Christine Winter: Undeveloped parcel a fire risk, not maintained
My husband and I moved into Lake Wildwood in January of 2019 on Wildflower Drive. We are concerned about the fire hazard that is ever present behind our home.
Our home backs onto the vacant/undeveloped parcel of land that is part of the Wildwood Ridge property. This property is extremely overgrown and, considering all the fire safe activity that is occurring presently in the Lake Wildwood community and Nevada County, we were hoping to be able to have much of the land behind Wildflower Drive cleared of debris (underbrush and deadwood) which is fuel for a fire.
We have been attempting to contact those connected to this property to reach an agreement about dealing with this overgrowth since spring of last year. Tracking down those responsible for this parcel of land has been extremely difficult and we have been told by reliable sources that it reaches a level of inquiry within the county where the inquirers are told to, quite literally, “back off” and nothing more is done other than mowing a small strip annually between the houses and trees. This area requires more than annual mowing. We have also been told by another reliable source that this particular parcel has been a problem for 15 to 20 years.
According to this same source, there used to be fire trails that were maintained as emergency exits for Lake Wildwood residents. However, these have now been allowed to overgrow and become inaccessible and are no longer available for evacuation purposes.
There would be no way of stopping or controlling a fire if it came through this parcel of land and thus is a hazard to the homes along Wildflower Drive and subsequently more extensive sections of Lake Wildwood.
Following investigations around the fire risk in Lake Wildwood, it has been discovered that in 1988-89 there was a wildfire, named the “49er Fire,” which decimated much of the area within Lake Wildwood and surrounding areas, which came through the area in question. In light of this and the Camp Fire in Paradise in 2018, we are extremely concerned with the upcoming fire season. This land has a build-up of fire fuel spanning 32 years, including trees that were burned at the time and not cleared!
Last year, both a Nevada County official and a representative of the property owner inspected the area and, apart from a few minor areas, they would not assist any further with clearance of the underbrush and said they would only keep to the 100-foot limit from structures, as the law apparently provides.

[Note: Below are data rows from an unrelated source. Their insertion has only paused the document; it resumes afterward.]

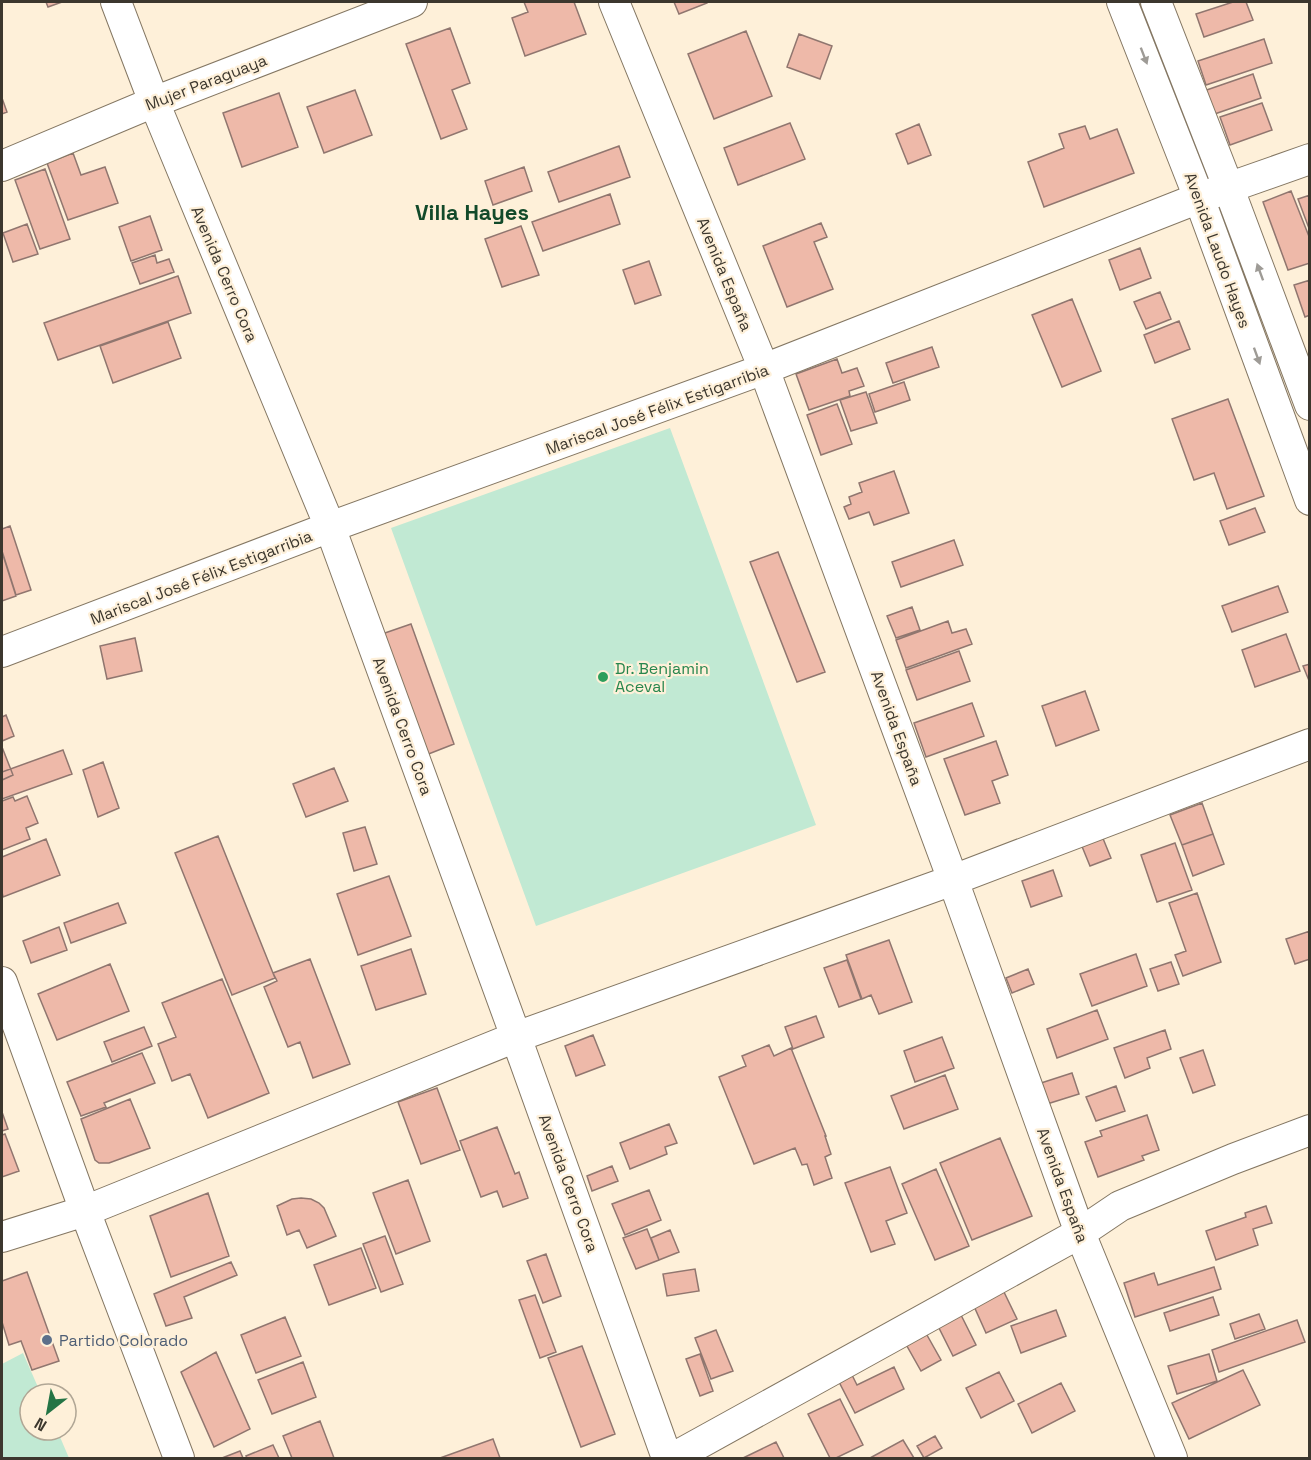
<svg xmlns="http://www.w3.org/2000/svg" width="1311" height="1460" viewBox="0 0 1311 1460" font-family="'Space Grotesk',sans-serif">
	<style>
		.pitch { fill: #c1e9d3 }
		.building { fill: #eeb9a9; stroke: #90766f; stroke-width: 1.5 }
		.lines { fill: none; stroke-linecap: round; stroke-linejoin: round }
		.minor-casing { stroke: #847763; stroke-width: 32 }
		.minor { stroke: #fff; stroke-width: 30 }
		.oneway { fill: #9e9b96 }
		.leisure-dot { fill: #2e9e5b; stroke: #fef0d9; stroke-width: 2 }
		.service-dot { fill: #5c6f8a; stroke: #fef0d9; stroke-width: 2 }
		.labels { text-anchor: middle; stroke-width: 4.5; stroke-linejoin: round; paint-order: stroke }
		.street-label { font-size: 16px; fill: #3c372e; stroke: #fef0d9 }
		.leisure-label { font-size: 16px; fill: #27864d; stroke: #fef0d9; text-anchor: start }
		.service-label { font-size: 16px; fill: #4e5e75; stroke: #fef0d9; text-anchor: start }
		.district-label { font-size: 22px; font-weight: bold; fill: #124a2a; stroke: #fef0d9 }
	</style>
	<rect width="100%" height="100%" fill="#fef0d9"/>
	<path class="pitch" d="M670 428 816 825 536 926 391 528Z
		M23 1353 41 1394H30V1430H57L69 1458H2V1364Z"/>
	<path class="building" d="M46 2H62L48 7Z
		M524 2H574L586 34 525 56 512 18 528 12Z
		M674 2H707V3L679 14Z
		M1233 2H1246L1253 20 1204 37 1196 14Z
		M450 28 470 83 452 90 467 129 441 139 406 44Z
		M746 31 772 96 714 119 688 54Z
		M799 34 832 46 820 79 787 67Z
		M1264 39 1272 63 1206 85 1198 61Z
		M1253 74 1261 98 1203 118 1195 94Z
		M355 90 372 135 324 153 307 107Z
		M279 93 298 147 242 167 223 113Z
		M2 98 7 112 2 114Z
		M1262 103 1272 130 1230 145 1220 117Z
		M790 123 805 159 738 185 724 148Z
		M919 124 931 155 908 164 896 134Z
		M1085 126 1090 139 1117 129 1134 173 1044 207 1028 162 1064 148 1059 134Z
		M619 146 630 177 559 202 548 172Z
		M73 153 81 175 105 167 118 203 68 220 47 163Z
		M524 167 532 191 493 205 485 181Z
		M45 169 70 239 40 249 15 180Z
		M1291 191 1310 239V263L1288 270 1263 202Z
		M610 194 620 224 543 251 532 222Z
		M1310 195V231L1298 199Z
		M150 216 162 250 131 261 119 227Z
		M821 223 827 237 814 242 833 289 787 307 763 246Z
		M27 224 38 254 13 262 3 233Z
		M521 226 539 275 502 287 485 239Z
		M1140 248 1151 278 1120 290 1109 260Z
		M155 255 157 263 169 259 174 272 140 284 132 263Z
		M649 261 661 295 635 304 623 270Z
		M178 276 191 313 58 360 44 323Z
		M1310 280V315L1305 317 1294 285Z
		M1160 292 1171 319 1146 329 1134 302Z
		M1072 299 1101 371 1062 387 1032 315Z
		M1179 321 1190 349 1155 363 1144 335Z
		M168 322 181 358 113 383 100 346Z
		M932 347 939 367 893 383 886 363Z
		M837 359 842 373 857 368 864 386 849 391 850 396 809 410 796 374Z
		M904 382 910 400 875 412 869 394Z
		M866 392 877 423 851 431 840 400Z
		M1228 399 1264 496 1227 509 1214 473 1194 480 1172 419Z
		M837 404 852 444 821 455 807 415Z
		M894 471 909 513 874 525 869 512 849 519 844 507 851 504 849 497 862 492 859 483Z
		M1255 508 1265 532 1229 545 1220 521Z
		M10 526 31 590 16 595 2 551V529Z
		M954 540 963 565 901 587 892 562Z
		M2 552 16 596 2 601Z
		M778 552 825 672 797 682 750 562Z
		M1278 586 1288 612 1232 632 1222 606Z
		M912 607 920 630 896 638 887 616Z
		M948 621 952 633 966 629 972 644 906 668 896 640Z
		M411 624 454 744 426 755 382 634Z
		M1286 634 1300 671 1255 687 1242 650Z
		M135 638 142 671 107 679 100 646Z
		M959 651 970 681 917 700 906 670Z
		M1310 664V683L1303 666Z
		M1085 691 1099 730 1056 746 1042 706Z
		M972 703 984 736 926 757 914 723Z
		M6 715 14 736 2 741V717Z
		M996 741 1008 775 992 781 1000 803 965 815 944 759Z
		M2 747 13 775 2 780Z
		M63 750 72 774 2 799V772Z
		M103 762 119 808 98 817 83 770Z
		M334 768 348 801 306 817 293 784Z
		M27 796 38 823 26 828 30 839 2 850V801L13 797 15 801Z
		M1202 803 1213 834 1182 845 1170 815Z
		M365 827 377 864 354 871 343 833Z
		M1213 834 1224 864 1193 876 1182 845Z
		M218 836 275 978 232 995 175 853Z
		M1102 836 1111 858 1090 866 1081 844Z
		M46 839 60 875 3 897 2 892V857Z
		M1175 843 1192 890 1157 902 1141 855Z
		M1053 870 1062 896 1031 907 1022 881Z
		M389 876 411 936 358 955 337 894Z
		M1197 893 1221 962 1183 976 1175 955 1186 951 1169 903Z
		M118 903 126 923 71 943 64 923Z
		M59 927 67 950 31 963 23 941Z
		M1310 931V959L1295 964 1286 939Z
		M889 940 912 1002 879 1014 871 995 862 999 846 955Z
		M411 949 426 994 376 1010 361 966Z
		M1136 954 1147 986 1092 1006 1080 974Z
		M310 959 350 1064 313 1078 300 1042 288 1047 264 987 277 981 273 973Z
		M847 960 861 999 839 1007 824 968Z
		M1171 962 1179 984 1158 991 1150 969Z
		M110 964 129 1011 57 1040 38 994Z
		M1028 969 1034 984 1012 993 1006 978Z
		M222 979 269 1093 208 1118 190 1074 172 1081 158 1044 176 1037 162 1003Z
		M1097 1010 1108 1039 1057 1058 1047 1029Z
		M816 1016 824 1037 793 1049 785 1027Z
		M144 1027 152 1046 112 1062 104 1042Z
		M1165 1030 1171 1049 1147 1058 1150 1068 1125 1078 1114 1048Z
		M593 1035 605 1065 576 1076 565 1046Z
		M942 1037 954 1068 915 1082 904 1051Z
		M769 1045 774 1056 791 1048 826 1136H825L831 1154 825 1157 832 1178 814 1185 807 1164 802 1165 795 1148 754 1164 719 1077 746 1066 742 1056Z
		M1203 1050 1215 1085 1193 1093 1180 1058Z
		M142 1053 155 1083 104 1103 106 1107 81 1116 67 1082Z
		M1072 1073 1079 1094 1047 1104 1041 1083Z
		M945 1075 958 1109 904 1129 891 1096Z
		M1116 1086 1125 1111 1096 1121 1086 1097Z
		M437 1088 460 1150 421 1164 398 1102Z
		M130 1099 150 1148 109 1163H99L95 1160 81 1119Z
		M2 1112 8 1129 2 1131Z
		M1147 1115 1159 1150 1142 1156 1144 1160 1098 1177 1085 1142 1102 1136 1100 1131Z
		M669 1124 677 1143 665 1147 667 1154 630 1169 620 1143Z
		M497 1127 515 1174 519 1172 528 1198 503 1207 497 1191 481 1197 460 1141Z
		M5 1134 19 1171 2 1177V1135Z
		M1000 1138 1032 1216 972 1240 940 1163Z
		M612 1166 618 1181 592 1191 587 1176Z
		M890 1167 907 1213 886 1221 895 1244 871 1252 845 1183Z
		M936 1169 969 1246 935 1260 902 1184Z
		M408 1180 430 1241 396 1254 373 1193Z
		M649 1190 661 1220 625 1235 612 1204Z
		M208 1193 229 1256 171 1277 150 1216Z
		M301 1198 311 1199 319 1203 324 1208 336 1236 307 1248 299 1230 287 1235 277 1206 292 1199Z
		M1266 1206 1272 1223 1253 1229 1258 1245 1216 1260 1206 1231 1246 1217 1245 1213Z
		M647 1229 659 1260 636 1269 623 1238Z
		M670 1230 679 1252 659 1260 651 1238Z
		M385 1236 403 1284 381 1292 363 1244Z
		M361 1248 376 1288 329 1305 314 1265Z
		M546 1254 561 1296 543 1303 527 1261Z
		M231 1262 237 1275 184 1297 192 1318 166 1326 154 1294Z
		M1214 1267 1221 1289 1135 1317 1124 1283 1154 1273 1158 1285Z
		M695 1269 699 1291 667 1296 663 1274Z
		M27 1272 59 1361 32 1370 21 1341 9 1345 2 1322V1281Z
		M1003 1290 1017 1319 986 1333 973 1304Z
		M535 1295 556 1352 540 1358 519 1300Z
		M1213 1297 1219 1315 1170 1331 1164 1313Z
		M1056 1310 1066 1336 1021 1353 1011 1326Z
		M1259 1314 1265 1329 1235 1339 1230 1324Z
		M961 1315 976 1345 953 1356 938 1326Z
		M285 1317 301 1356 256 1373 241 1335Z
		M1297 1320 1305 1342 1219 1372 1212 1350Z
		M923 1328 941 1360 921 1371 903 1339Z
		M716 1330 733 1371 711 1379 695 1338Z
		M582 1346 615 1434 581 1447 548 1358Z
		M216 1352 250 1429 214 1447 181 1372Z
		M700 1354 713 1391 700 1396 686 1359Z
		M1209 1354 1217 1381 1177 1394 1168 1366Z
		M303 1362 316 1397 272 1414 258 1380Z
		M894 1367 904 1389 855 1413 837 1378 850 1371 857 1385Z
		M1243 1370 1260 1405 1189 1439 1172 1403Z
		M999 1372 1014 1401 981 1418 966 1388Z
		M1061 1383 1075 1411 1032 1433 1018 1404Z
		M840 1399 863 1445 836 1458H830L808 1414Z
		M320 1421 334 1458H292L283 1436Z
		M935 1436 942 1448 924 1458 917 1446Z
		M493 1439 500 1458H440Z
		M903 1440 914 1458H870Z
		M776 1442 784 1458H743Z
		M273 1445 279 1458H247L246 1456Z
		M240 1451 243 1458H222Z"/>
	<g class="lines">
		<g class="minor-casing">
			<path id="minor" d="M116 2 154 102 330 527 516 1037 667 1458
				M614 2 764 369 953 880 1080 1233 1172 1458
				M1122 2 1199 198 1310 500
				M1156 2 1229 189 1310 405
				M2 166 154 102 412 2
				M2 652 330 527 764 369 1199 198 1310 159
				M2 982 85 1211 179 1458
				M2 1237 85 1211 516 1037 953 880 1310 744
				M673 1458 1080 1233 1120 1206 1233 1159 1310 1130"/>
		</g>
		<use href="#minor" class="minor"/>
	</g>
	<defs><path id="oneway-solid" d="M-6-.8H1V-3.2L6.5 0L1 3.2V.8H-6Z" transform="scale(1.5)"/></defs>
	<g class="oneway">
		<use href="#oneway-solid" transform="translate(1144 56) rotate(69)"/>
		<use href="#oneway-solid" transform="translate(1260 272) rotate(-110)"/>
		<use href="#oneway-solid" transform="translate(1257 356) rotate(70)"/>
	</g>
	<circle class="leisure-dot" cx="603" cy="677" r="6"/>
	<circle class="service-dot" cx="47" cy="1340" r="6"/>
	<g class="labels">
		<g class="street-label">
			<text transform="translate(206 82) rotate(-21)" y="6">Mujer Paraguaya</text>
			<text transform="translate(1218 250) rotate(70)" y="6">Avenida Laudo Hayes</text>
			<text transform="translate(225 274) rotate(67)" y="6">Avenida Cerro Cora</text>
			<text transform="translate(725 274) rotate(68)" y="6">Avenida España</text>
			<text transform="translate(657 409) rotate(-20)" y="6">Mariscal José Félix Estigarribia</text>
			<text transform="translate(201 577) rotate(-21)" y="6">Mariscal José Félix Estigarribia</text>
			<text transform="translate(403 726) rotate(70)" y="6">Avenida Cerro Cora</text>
			<text transform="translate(897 728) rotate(70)" y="6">Avenida España</text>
			<text transform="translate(569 1183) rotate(70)" y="6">Avenida Cerro Cora</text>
			<text transform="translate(1063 1185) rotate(70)" y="6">Avenida España</text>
		</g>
		<g class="leisure-label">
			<text x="615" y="674">Dr. Benjamin<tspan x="615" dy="18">Aceval</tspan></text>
		</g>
		<g class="service-label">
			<text x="59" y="1346">Partido Colorado</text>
		</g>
		<g class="district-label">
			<text x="472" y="220">Villa Hayes</text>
		</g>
	</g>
	<rect width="1311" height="1460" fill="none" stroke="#3c372e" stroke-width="6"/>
	<g transform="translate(48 1412) rotate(211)"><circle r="28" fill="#fef0d9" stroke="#b0a695" stroke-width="1.5"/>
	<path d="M0-4.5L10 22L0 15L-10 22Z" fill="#247445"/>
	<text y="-9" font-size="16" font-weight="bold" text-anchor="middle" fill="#3c372e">N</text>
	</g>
</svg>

Together with this worrying attitude from the property owner, is the ever-present risk of sparks being thrown up by the trail bikes that are regularly heard being ridden through this area. Should this occur, this area would catch fire and quickly become a major problem.
As per the letter received by residents on Saturday May 4, 2020, Nevada County is urging all residents to be “fire wise” and “fire ready.” The county is requiring all residents to maintain that the areas around their homes are free of debris. The excerpt below is from the above notice received by residents:
The California Code of Regulations and guidance from the National and International Fire Protection Association advise that; “dead and dying woody surface fuels and aerial fuels be removed. Loose organic material shall be permitted to a maximum depth of 3 inches” [14 CCR § 1229.03(b)(2)(A)].
Also, they stipulate that residents “remove all dead and dying grass, plants, shrubs, trees, branches, leaves, weeds and needles [14CCR § 1299.03 (a) (1)].
The letter stated that Nevada County boasts that it has the “second highest number of Firewise Communities in the state.”
The area in question behind ours and others homes bordering this parcel of land is another Campfire/Paradise Fire disaster waiting to happen. If residents are expected to be “Firewise” and “Firesafe,” why is the same not expected of the absent owners of undeveloped land that is presently presenting a significant risk to properties adjoining them and potentially the lives of residents?
Christine Winter lives in Penn Valley.